Table 1 shows the clinicopathological characteristics of the cohort. The median age at surgery was 63 years (interquartile range [IQR] 54–70) and there were 646 men (68.9%) and 291 women (31.1%). Of 937 patients, 248 patients (26.5%) were diagnosed with RCC incidentally and 873 patients were categorized as performance status (PS) 0 according to the Eastern Cooperative Oncology Group. Preoperatively, 36 patients (3.8%) had fever at diagnosis and C-reactive protein (CRP) levels were increased in 117 patients (12.5%). The median tumor size was 39.5 mm (IQR, 25.0–51.0), and according to pT category, pT1a, pT1b, and pT2 occurred in 557 (59.4%), 292 (31.2%), and 88 (9.4%) patients, respectively. With regard to histological type, 712 patients (76.0%) were diagnosed with clear cell type. Of 937 patients, 45 patients (4.8%) died of RCC and 615 patients (34.4%) died of other causes during the median 95 months (IQR 38–150) of follow-up.

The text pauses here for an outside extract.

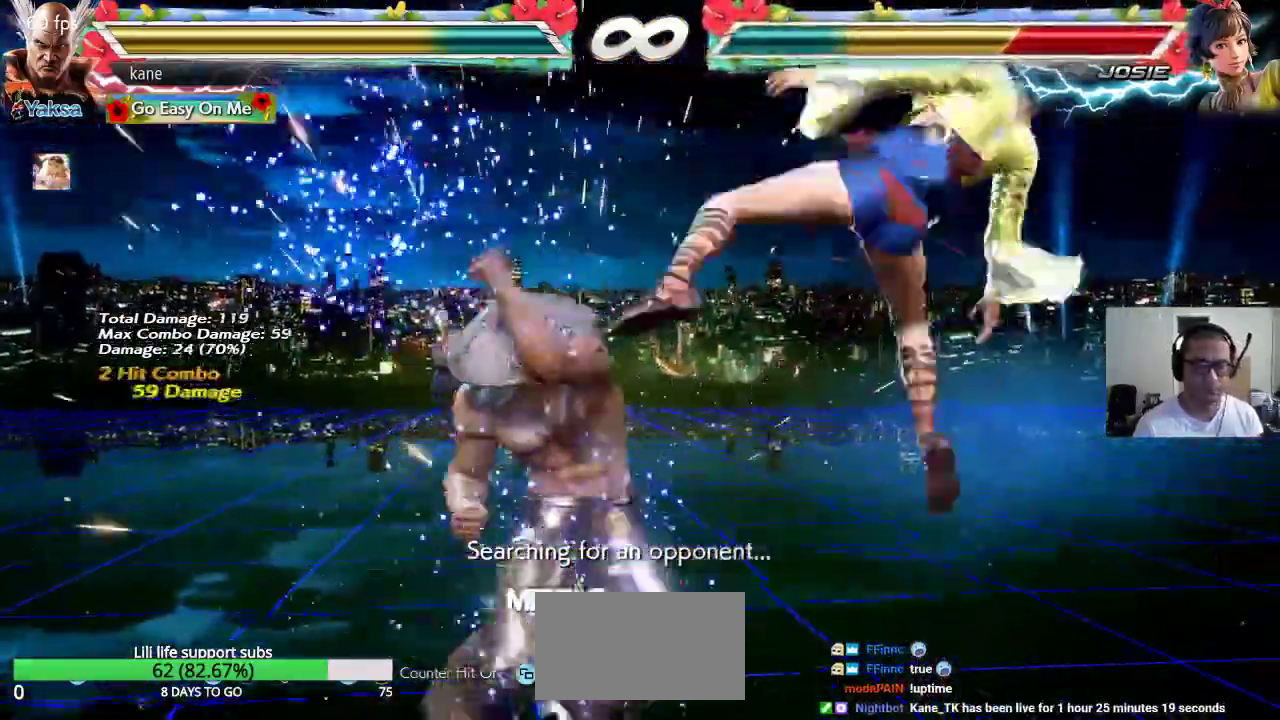
{"dt_ms": 500, "buttons": [], "left_stick": "center", "events": [[150, "TRIANGLE", "down"], [233, "TRIANGLE", "up"]]}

Table 1 Clinicopathological Information of Patients with Renal Cell Carcinoma

Prognostic Factors for CSS and OS

Prognostic factors for CSS and OS were explored and a cut-off value for age (patients aged <60 or ≥60) was determined by ROC curve analysis. In the univariate analysis for CSS (Table 2), age ≥60, symptomatic disease, PS ≥1, fever, CRP elevation, tumor size ≥40 mm, and RN were identified as potential poor prognostic factors for CSS after RN or PN. In the multivariate analysis, PS ≥1 and tumor size ≥40 mm were identified as independent poor prognostic factors for CSS after RN or PN (PS ≥1: hazard ratio [HR] 3.31, 95% confidence interval [CI] 1.45–7.59; pT1b: HR 2.63, 95% CI 1.28–5.40; and pT2: HR 3.17, 95% CI 1.28–7.84, respectively). As for OS, in the univariate analysis (Table 2), age ≥60, male sex, PS ≥1, fever, CRP elevation, pT1b, and RN were identified as potential poor prognostic factors for OS after RN or PN. Multivariate analysis revealed that age ≥60, male sex, PS ≥1, CRP elevation, pT1b, and RN were independent poor prognostic factors for OS after RN or PN (age ≥60: HR 1.90, 95% CI 1.49–2.41; male sex: HR 1.45, 95% CI 1.13–1.85; PS ≥1: HR 2.44, 95% CI 1.72–3.48; CRP elevation: HR 1.89, 95% CI 1.37–2.63; pT1b: HR 1.32, 95% CI 1.03–1.68; and RN: HR 1.57, 95% CI 1.10–2.25). Notably, the type of nephrectomy was not significantly associated with CSS but was associated with OS. Patients who underwent RN for RCC ≤pT2N0M0 had a higher risk of mortality compared to those who underwent PN.

Table 2 Cox Regression Analysis of Predictive Factors

Comparison Between PN and RN Patients

We compared 157 patients who underwent PN with 780 patients who underwent RN. Table 3 shows the comparison of clinicopathological characteristics. The median tumor size was significantly smaller in the PN (22.0 mm [IQR, 18.0–30.0] vs 40.0 mm [IQR, 30.0–57.0]) (P<0.0001). There were significantly more patients with fever and CRP elevation at diagnosis in the RN (P=0.020 and P<0.0001, respectively).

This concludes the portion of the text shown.